- **Input data**:

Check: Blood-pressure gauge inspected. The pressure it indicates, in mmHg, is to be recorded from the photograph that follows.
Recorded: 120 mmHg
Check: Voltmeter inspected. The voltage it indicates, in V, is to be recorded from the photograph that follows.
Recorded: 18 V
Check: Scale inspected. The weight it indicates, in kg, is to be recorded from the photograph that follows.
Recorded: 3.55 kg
...
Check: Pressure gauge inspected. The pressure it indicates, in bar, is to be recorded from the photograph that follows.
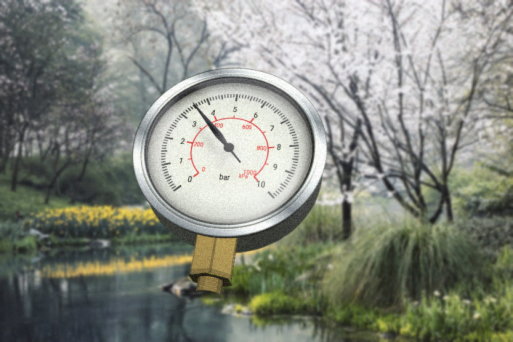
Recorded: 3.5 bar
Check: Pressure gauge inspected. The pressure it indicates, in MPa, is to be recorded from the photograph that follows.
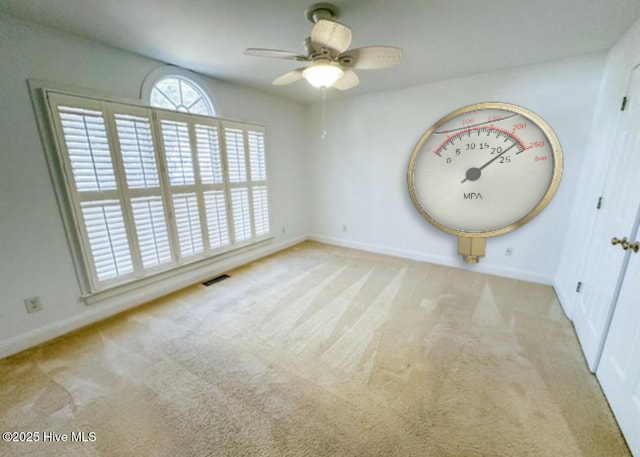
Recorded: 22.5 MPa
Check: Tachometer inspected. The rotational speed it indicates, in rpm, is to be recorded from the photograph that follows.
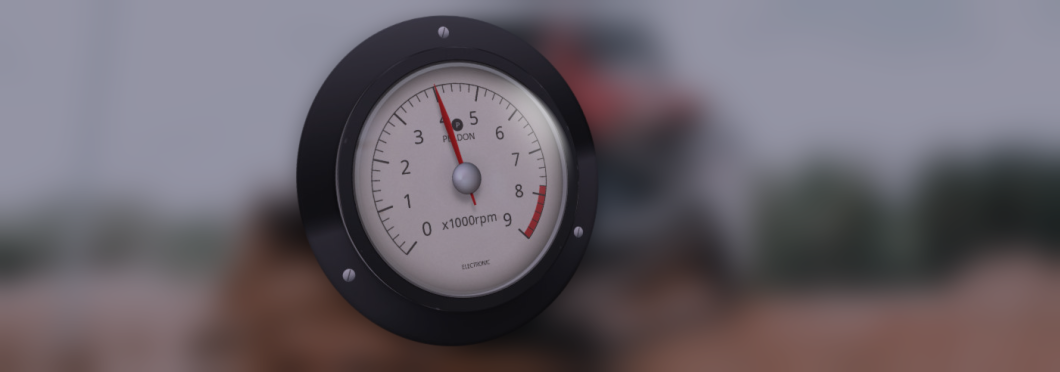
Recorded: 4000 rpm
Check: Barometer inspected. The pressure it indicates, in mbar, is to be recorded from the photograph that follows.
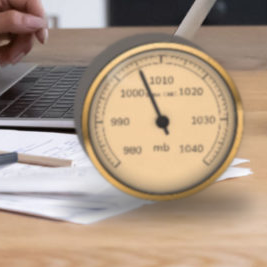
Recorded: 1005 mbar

- **What you have to do**:
Copy out, word for word, only the rows above from the line with "Check: Voltmeter inspected." to the line with "Recorded: 3.55 kg", including both of those lines.

- **Response box**:
Check: Voltmeter inspected. The voltage it indicates, in V, is to be recorded from the photograph that follows.
Recorded: 18 V
Check: Scale inspected. The weight it indicates, in kg, is to be recorded from the photograph that follows.
Recorded: 3.55 kg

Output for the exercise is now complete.